In practice, this is going to be awkward to achieve operationally for most deployments.

National Systems using STANAG 4406

National systems may use STANAG 4406, but in a way that is not fully compliant with ACP145. Possible differences include:

  • Clients support only STANAG 4406 ed 1.
  • Not all messages are signed and labeled.
  • Messages are labeled according to national policy, rather than ACP145.

To support this, M-Switch can be deployed as an ACP145 gateway. It will primarily act as an X.400 (STANAG 4406) MTA, providing mappings to generate (and strip) ACP145 message signatures and security labels.

National Systems using SMTP (MIXER Access)

An increasing number of military networks make use of SMTP. M-Switch MIXER can be used to provide an ACP145 Gateway that connects to an SMTP network, without going through an intermediate X.400 stage.

Security Labels and Digital Signatures can be handled on the SMTP side using S/MIME and ESS Labels (which are also used by ACP145, but may need conversion with national security label policy). M-Switch MIXER mapping can also map STANAG 4406 MMHS capabilities to SMTP headers, so that the core MMHS services are provided over SMTP..

National Systems using ACP127

National systems using ACP127 can be supported in a similar manner using the M-Switch ACP127 gateway capability described on the M-Switch ACP127 product page. M-Switch can be used to map directly from an ACP145 multinational network to an ACP127 national network.
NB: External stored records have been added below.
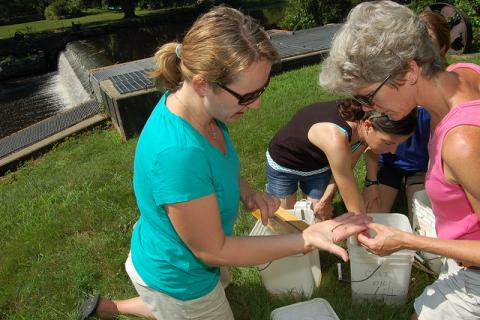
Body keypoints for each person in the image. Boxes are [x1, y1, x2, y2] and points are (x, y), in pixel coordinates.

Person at [79, 6, 371, 320]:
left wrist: (247, 193)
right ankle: (128, 308)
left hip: (188, 255)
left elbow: (216, 167)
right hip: (181, 275)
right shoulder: (177, 154)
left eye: (261, 90)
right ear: (203, 84)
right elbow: (212, 250)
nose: (257, 105)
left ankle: (112, 308)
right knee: (181, 308)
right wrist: (304, 239)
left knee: (177, 305)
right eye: (247, 96)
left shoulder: (202, 112)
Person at [319, 1, 480, 319]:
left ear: (409, 71)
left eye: (368, 96)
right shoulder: (464, 74)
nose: (367, 110)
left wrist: (406, 240)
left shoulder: (462, 142)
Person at [362, 10, 451, 222]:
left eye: (427, 40)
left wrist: (434, 180)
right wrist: (371, 182)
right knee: (371, 218)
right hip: (390, 161)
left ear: (442, 47)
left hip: (422, 167)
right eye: (413, 40)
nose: (418, 48)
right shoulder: (394, 81)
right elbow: (372, 136)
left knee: (422, 223)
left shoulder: (446, 90)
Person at [266, 99, 417, 221]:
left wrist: (326, 199)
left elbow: (346, 167)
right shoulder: (335, 138)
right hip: (284, 166)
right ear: (368, 126)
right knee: (285, 219)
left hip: (318, 168)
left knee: (318, 218)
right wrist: (366, 230)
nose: (393, 151)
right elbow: (352, 199)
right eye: (389, 142)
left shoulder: (365, 129)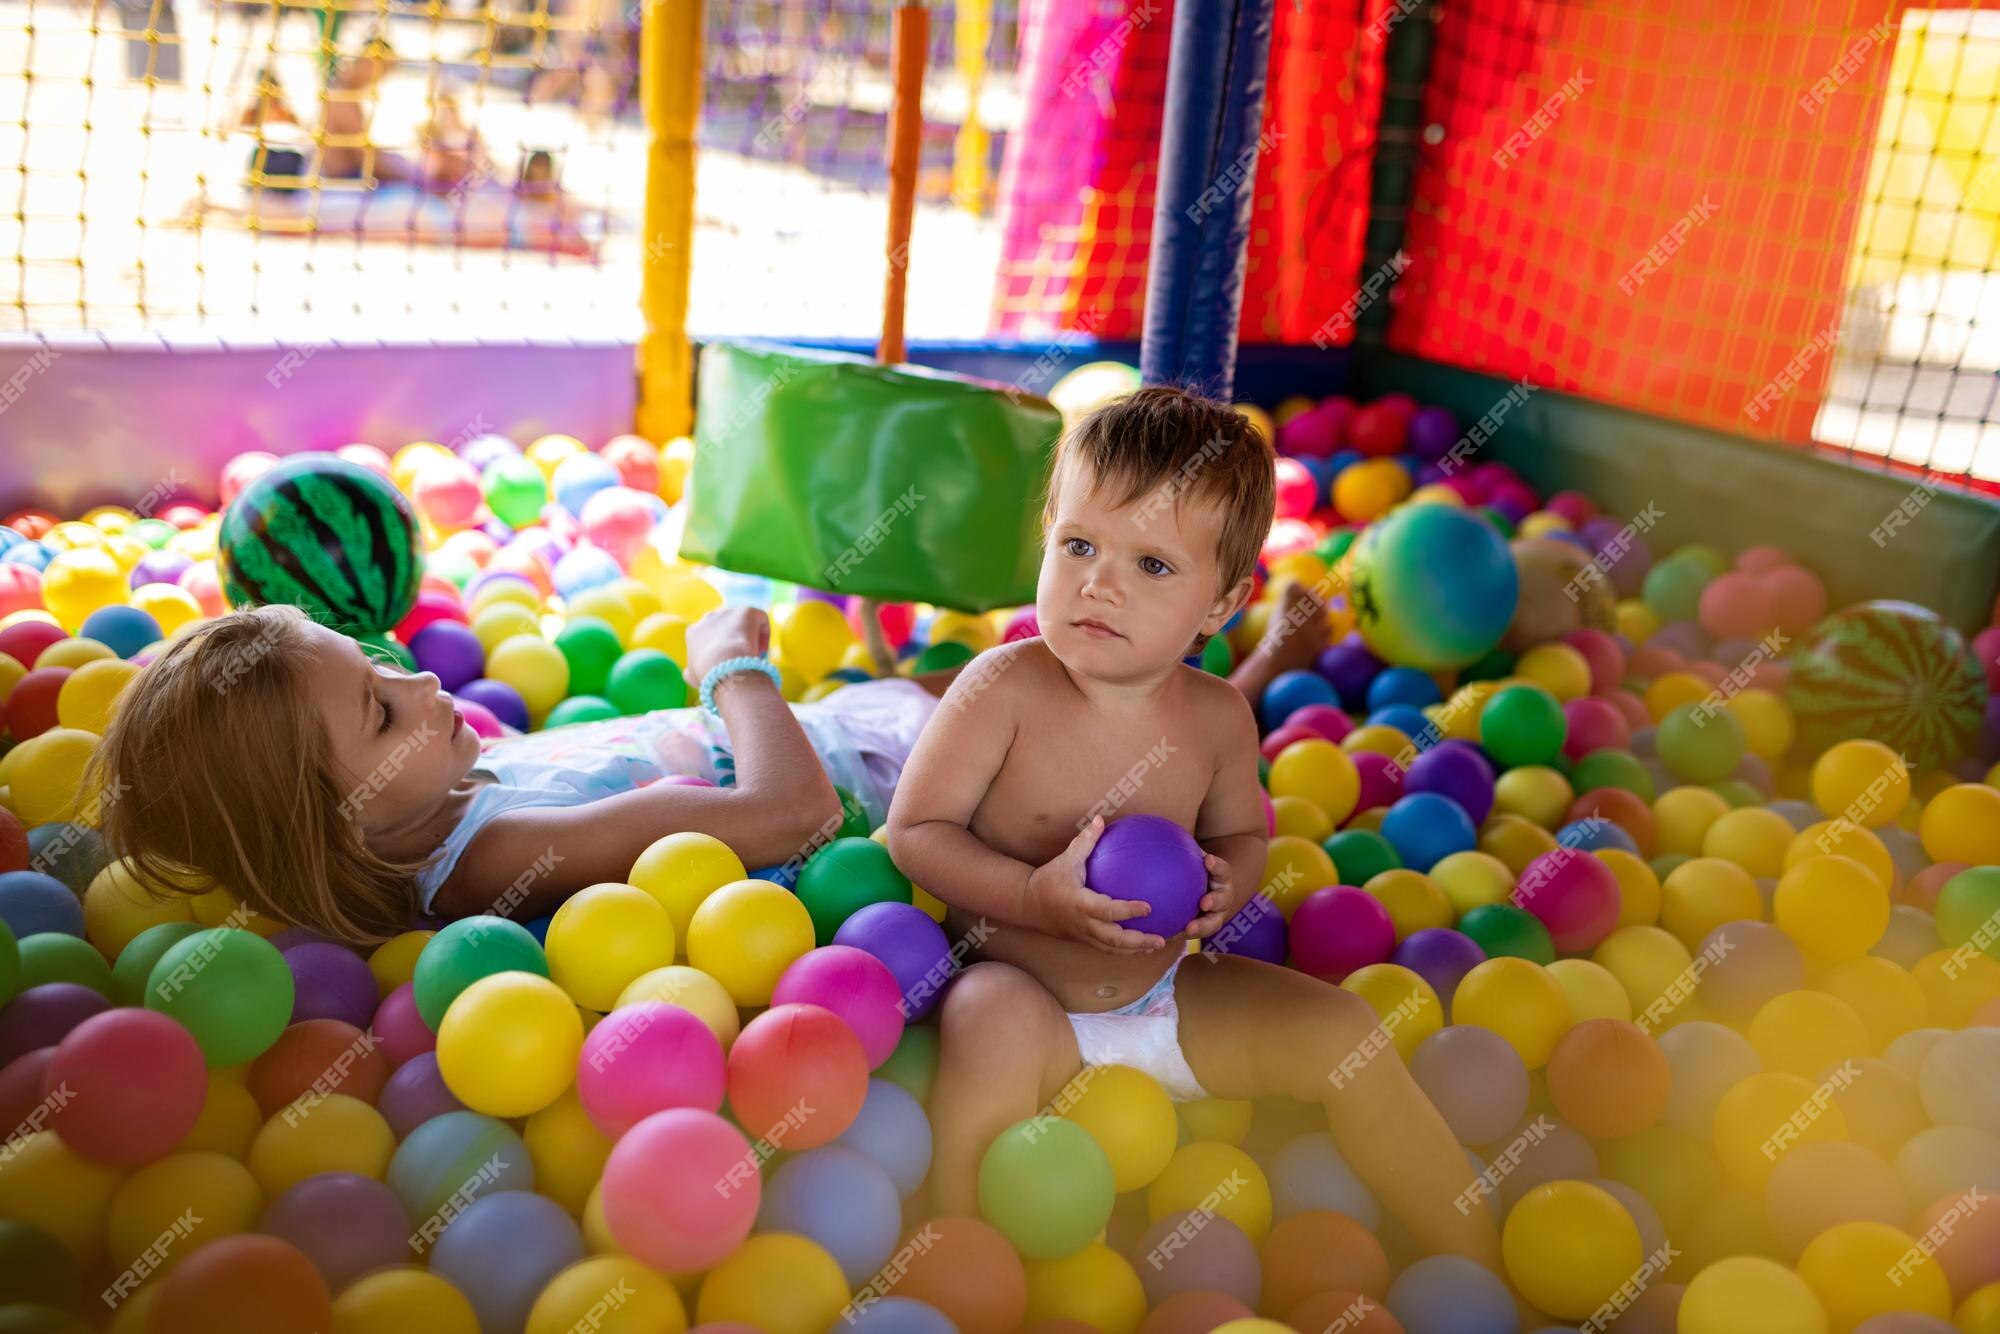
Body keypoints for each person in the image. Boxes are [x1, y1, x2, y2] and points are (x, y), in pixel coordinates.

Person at [886, 386, 1502, 1268]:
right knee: (985, 1015)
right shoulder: (1001, 688)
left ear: (1220, 605)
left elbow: (1243, 838)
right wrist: (1032, 896)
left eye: (1154, 566)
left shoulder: (1217, 718)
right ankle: (961, 1260)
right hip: (1035, 1012)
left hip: (1168, 1000)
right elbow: (918, 832)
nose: (1100, 583)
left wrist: (1228, 886)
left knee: (1347, 1033)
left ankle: (1475, 1260)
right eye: (1080, 545)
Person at [95, 603, 950, 943]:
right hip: (910, 784)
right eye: (380, 711)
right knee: (1050, 694)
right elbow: (794, 813)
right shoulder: (487, 861)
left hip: (850, 725)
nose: (422, 682)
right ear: (338, 819)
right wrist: (730, 670)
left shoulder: (444, 786)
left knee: (1029, 668)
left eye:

Security and Deployment Considerations

This paper has so far focussed on the protocol and protocol conversion requirements of the ACP145 protocol specification. Because ACP145 will generally be deployed at a national boundary, a deployment is very likely to have Computer Network Defence (CND) and related requirements. This section briefly considers CND issues.

An ACP145 solution will invariably be deployed in conjunction with one or more network level firewalls, which will constrain information flow.

There are likely to be a number of message level checks needed. M-Switch supports appropriate CND checks including:

  • Rule based authorization controls based on sender, recipient and message parameters.
  • Digital signature checks.
  • Security label validity checks and security clearance based access control both on local policy and destination.
  • Anti-virus and malicious content checking.
  • Dirty word blocking.

Some deployments may also require use of an evaluated guard, rather than a system level evaluation of a 'pure Isode' system. Isode recommends that the complexities of protocol conversion are separated from the guard, so that the guard provides a basic checking function. One approach would be to use an SMTP message guard in conjunction with an SMTP national network, in conjunction with M-Switch ACP145 support.

Reliability will be crucial. M-Switch can be deployed on clustered hardware to provide high reliability and/or deployed on a horizontally scaled system with multiple redundant M-Switch servers.

An ACP145 gateway needs to be operated as a managed service, and M-Switch provides a number of capabilities in support of this:

  • Flexible Operator Management GUIs.
  • Comprehensive audit logging.
  • Full message archive.
  • Audit database, support message tracking, message forwarding, message correlation and statistics.

Conclusions

This paper has shown how Isode provides ACP145 Gateway Solutions.